Celtic druids are remembered in Christian rites

THE Celtic priesthood of druids are long gone: mainly known from Roman authors and archaeological finds, they have inspired several contemporary groups, of which the best-known French one is the Breton Gorsedd, founded in the 18th
century. It is affiliated to the Welsh group that runs the national Eisteddfod.

With no explicit pagan beliefs, Breton druids say theirs is a philosophy of life compatible with various faiths, or none. They meet for ceremonies on occasions such as the solstices, equinoxes and the Celtic festivals of Samhain,
Beltane and Imbolc. There is also a celebration of Breton culture in July, the Gorsedd Digor, which the public can attend.

Ancient druids worshipped a Celtic pantheon and believed in an afterlife called le Monde Blanche (the White World), from which one would be reincarnated. Julius Caesar said their rites included human sacrifice.

Current Breton Grand Druide Per Vari Kerloc'h said the stories may be true, but those killed were thought to have been criminals.

"The person who abolished human sacrifice in Gaul was [politician] Robert Badinter [in 1981]. In the last years, the executions were discreet, but until end of the 19th century were held in public," he said.

The druids are thought to have worshipped in forest groves and in wooden temples similar to Greek or Roman ones, Mr Kerloc'h said.

"There have been excavations at Gaulish temples in the north and in Belgium, which were linked to a warrior cult. War trophies were found and, we think bodies of enemies were placed in them to rot, and their bones kept, like in an
ossuary."

The mountain Mané Guen at Guénin, Morbihan, is especially associated with the druids. Mr Kerloc'h said: "It was one of the sacred places of the Venates, the Gaulish tribe that lived there, and people imagine there were sacrifices there. A chapel was built there to Christianise a Celtic holy place.

"Locronan, Finistère, was linked with them and is a place of Christian pilgrimage, which replaced a druidic cult based on the Celtic calendar. The stopping places on the Troménie pilgrimage are linked to annual cycles. We reestablished
our own version, which we do before the Catholic one, with our own rituals."

Mr Kerloc'h said his group did not claim to reconstruct Celtic practices. "Our relationship with the ancients is a symbolic one. Our rituals take place in nature, in the open air, in connection with the cycles of nature and of the cosmos. Man is part of nature and that is why we pay homage to it and believe that we must preserve it to preserve ourselves. It is a question of survival and respect of that which sustains our lives."

Entries drawn from a collection:
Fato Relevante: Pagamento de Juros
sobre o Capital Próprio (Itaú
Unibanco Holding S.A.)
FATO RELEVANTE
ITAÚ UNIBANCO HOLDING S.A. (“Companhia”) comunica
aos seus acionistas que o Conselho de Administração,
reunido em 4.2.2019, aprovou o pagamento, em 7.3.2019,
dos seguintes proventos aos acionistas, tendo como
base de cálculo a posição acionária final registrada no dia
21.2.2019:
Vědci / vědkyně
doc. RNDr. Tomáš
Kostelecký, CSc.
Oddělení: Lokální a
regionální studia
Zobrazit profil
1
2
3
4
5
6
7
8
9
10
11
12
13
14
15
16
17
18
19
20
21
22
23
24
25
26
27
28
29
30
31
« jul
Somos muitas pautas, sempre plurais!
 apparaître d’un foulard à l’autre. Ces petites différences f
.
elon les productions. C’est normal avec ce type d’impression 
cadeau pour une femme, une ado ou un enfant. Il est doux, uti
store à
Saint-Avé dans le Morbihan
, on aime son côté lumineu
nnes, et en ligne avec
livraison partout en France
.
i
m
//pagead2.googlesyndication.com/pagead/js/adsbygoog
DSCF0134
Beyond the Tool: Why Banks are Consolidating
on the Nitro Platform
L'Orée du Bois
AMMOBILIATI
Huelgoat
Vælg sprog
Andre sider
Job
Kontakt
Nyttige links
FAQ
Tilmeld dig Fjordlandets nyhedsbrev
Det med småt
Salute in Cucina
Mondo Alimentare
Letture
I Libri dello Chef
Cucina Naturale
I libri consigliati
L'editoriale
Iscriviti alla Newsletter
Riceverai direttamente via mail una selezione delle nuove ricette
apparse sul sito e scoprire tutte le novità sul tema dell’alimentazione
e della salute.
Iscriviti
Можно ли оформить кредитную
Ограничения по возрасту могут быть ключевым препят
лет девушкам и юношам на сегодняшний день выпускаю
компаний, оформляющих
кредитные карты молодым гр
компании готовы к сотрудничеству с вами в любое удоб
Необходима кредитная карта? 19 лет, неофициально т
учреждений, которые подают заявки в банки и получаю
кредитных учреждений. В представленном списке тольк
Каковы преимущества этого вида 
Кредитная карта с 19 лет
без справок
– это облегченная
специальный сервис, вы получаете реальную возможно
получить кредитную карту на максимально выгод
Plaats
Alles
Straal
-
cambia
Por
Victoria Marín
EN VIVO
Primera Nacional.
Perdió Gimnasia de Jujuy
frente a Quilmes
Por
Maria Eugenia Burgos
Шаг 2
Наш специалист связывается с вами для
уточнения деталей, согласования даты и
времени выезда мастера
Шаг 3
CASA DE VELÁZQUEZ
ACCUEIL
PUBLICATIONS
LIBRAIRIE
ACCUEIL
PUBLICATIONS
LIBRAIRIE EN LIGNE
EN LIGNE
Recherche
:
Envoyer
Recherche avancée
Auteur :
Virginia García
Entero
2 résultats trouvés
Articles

■ **TASKS**:
a: According to the article on Breton druids, in what century was the Breton Gorsedd founded?
b: Carry on the article about Breton druids, starting after its final sentence.
Nothing here depends on these lines.

■ **EXERCISE ANSWERS**:
a: The 18th century.

b:
He said the Romans started to suppress the druids, but the worship of Celtic gods continued, integrated alongside the Roman ones. The process was finished after Christianisation, when Catholicism became the official religion, he said.

"They used the secular power of Rome to forbid other beliefs. At least that is the official story, but you can't get rid of a whole way of thinking just like that. We think the druidic traditions continued and some were Christianised, such as All Saints' Day and the Day of the Dead (November 1 and 2), which is based on the Celtic Samhain.

"Saint Brigid's Day in February is a festival of lights that is an adaptation of the worship of fire goddess Brigid, whose cult was especially popular at Kildare in Ireland. So some things were perpetuated in a new form. We see it particularly in the cult of the saints: in Catholic dogma, there is only one god, but many practices treat them like little gods.

"We believe druidic traditions have been passed down in folk practices and legends, more or less Christianised. They are enough to legitimise groups such as ours, based on folk traditions, not fantasies."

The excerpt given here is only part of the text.